### [THE TASK]
From the first line to the last, print the records exactly, leaving out the pictures.

### [LISTED RECORDS]
▬▬▬
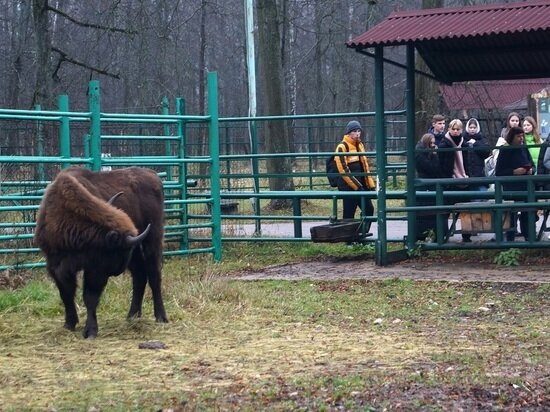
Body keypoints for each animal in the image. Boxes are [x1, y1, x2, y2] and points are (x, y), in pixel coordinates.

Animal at [35, 167, 168, 338]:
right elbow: (66, 294)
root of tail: (153, 176)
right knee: (139, 275)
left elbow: (90, 296)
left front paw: (90, 331)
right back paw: (132, 316)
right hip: (138, 248)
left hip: (152, 239)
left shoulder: (95, 270)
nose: (116, 271)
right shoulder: (55, 265)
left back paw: (161, 317)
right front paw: (69, 324)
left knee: (154, 275)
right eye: (116, 252)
▬▬▬
### [SOLUTION TO THIS EXERCISE]
Body keypoints for each animal in the image. Boxes are [x1, y1, x2, y2] and points are (x, y), in pixel coordinates.

Animal at [35, 167, 168, 338]:
right elbow: (66, 294)
root of tail: (153, 176)
right knee: (139, 275)
left elbow: (90, 296)
left front paw: (90, 331)
right back paw: (132, 316)
right hip: (138, 248)
left hip: (152, 239)
left shoulder: (95, 270)
nose: (116, 271)
right shoulder: (55, 265)
left back paw: (161, 317)
right front paw: (69, 324)
left knee: (154, 275)
right eye: (116, 252)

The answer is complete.